Skip to main content

Validate releases with Dynatrace Site Reliability Guardian

Last updated on

If your organization already uses Dynatrace Site Reliability Guardian (SRG) to evaluate release quality, you can integrate it directly into your Harness CD pipelines. This lets you combine Dynatrace's metric-driven validation with Harness's deployment orchestration and the Continuous Verification (CV) Verify step — giving you two independent layers of release verification.

Harness handles the deployment and makes the final promotion decision. Dynatrace performs the reliability evaluation. Together, they create a robust release gate that catches regressions before they reach production traffic.

The integration uses standard Harness pipeline primitives — HTTP steps, shell scripts, and a reusable step group template — to call the Dynatrace SRG API. No custom plugins or feature flags are required.

Prerequisites

Before setting up this integration, make sure you have:

  • A Harness CD deployment pipeline. This integration works with any deployment strategy (canary, rolling, blue-green, etc.). For more information, go to CD overview.
  • A Dynatrace environment with Site Reliability Guardian configured and a workflow that runs the SRG validation.
========
■ **What is asked**
Carry on the guide to validating Harness CD releases with Dynatrace Site Reliability Guardian, picking up right after its last listed prerequisite.

■ **Stored data**
========
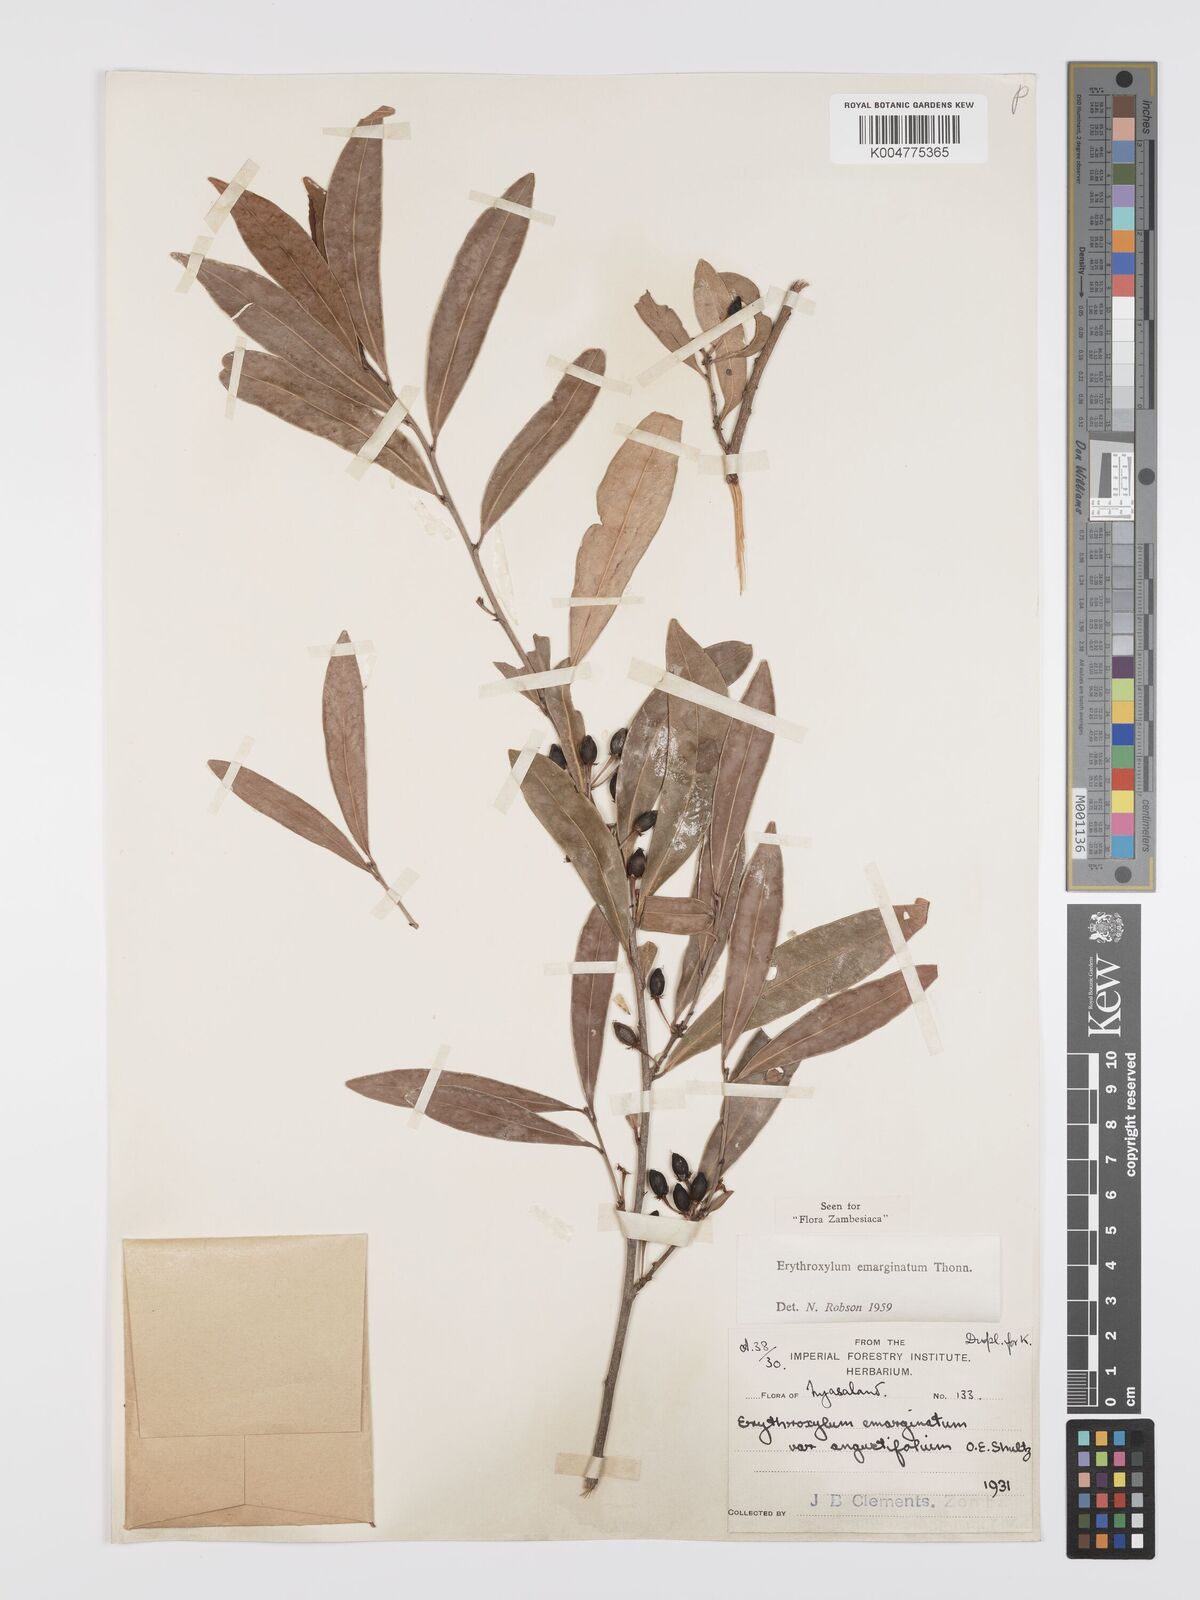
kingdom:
========
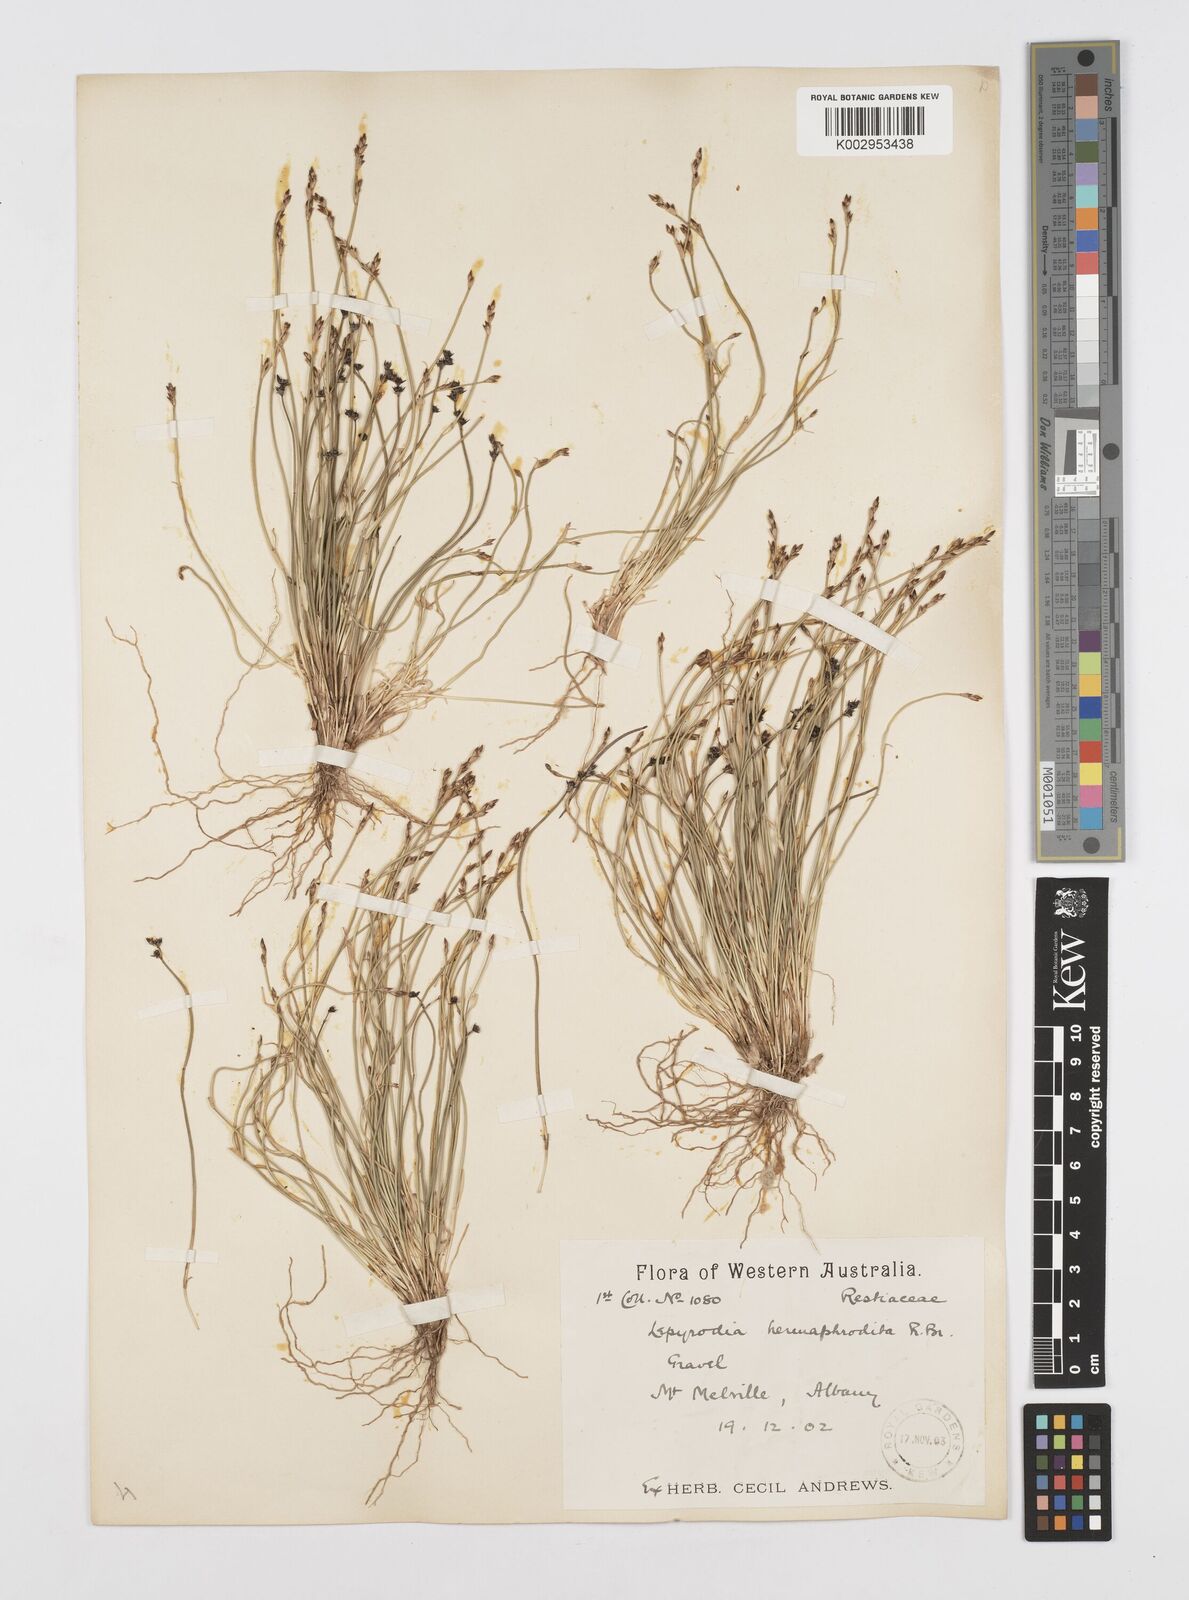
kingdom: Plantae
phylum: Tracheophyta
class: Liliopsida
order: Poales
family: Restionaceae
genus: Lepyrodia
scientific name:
========
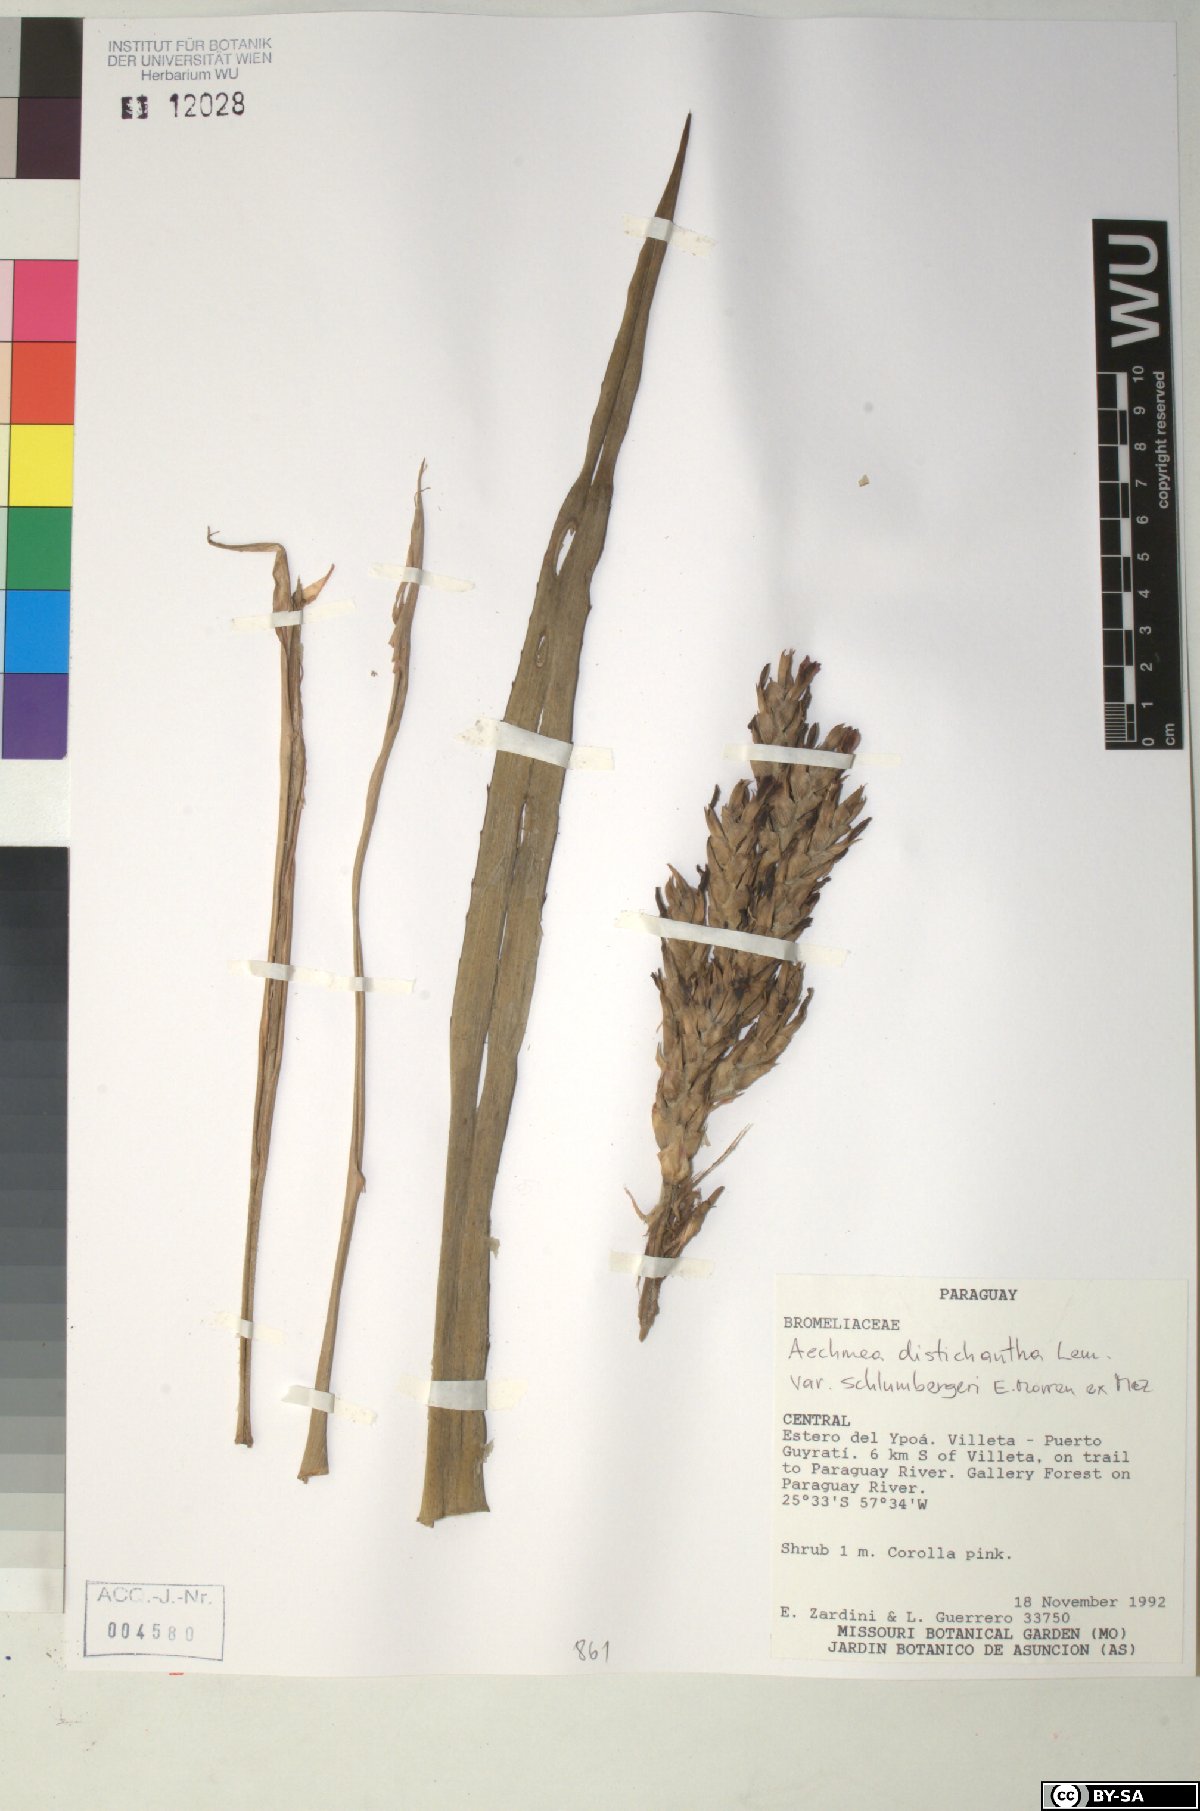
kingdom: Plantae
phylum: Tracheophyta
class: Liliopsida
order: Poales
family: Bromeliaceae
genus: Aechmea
========
■ **Response to the task**
  • A Dynatrace API token (platform token with automation:workflows:run and automation:workflows:read scopes) stored in Harness Secret Manager (for example, as dyna-pf-token).
  • The Dynatrace Platform URL (for example, https://abc123.apps.dynatrace.com) and Workflow ID for your SRG guardian.

SRG Validation step group template

The SRG integration is packaged as a reusable step group template that you can reference from any pipeline. The template handles three things: waiting for the canary to warm up, triggering the Dynatrace SRG workflow, and polling for the result.

Template inputs

The template accepts a single input variable:

  • podName: The name of the canary pod deployed by Harness. This is passed to Dynatrace so SRG evaluates metrics scoped to the canary instance only.

What each step does

The step group contains three steps that execute sequentially:

  1. Wait (3 minutes): A bake period that gives the canary pod time to receive traffic and generate meaningful metrics before SRG evaluation begins.

  2. Trigger SRG: An HTTP POST step that calls the Dynatrace Automation API to start the SRG workflow. It passes the canary pod name and a 10-minute evaluation window (now-10m to now) as input parameters. The step captures the executionId from the response for use in the next step.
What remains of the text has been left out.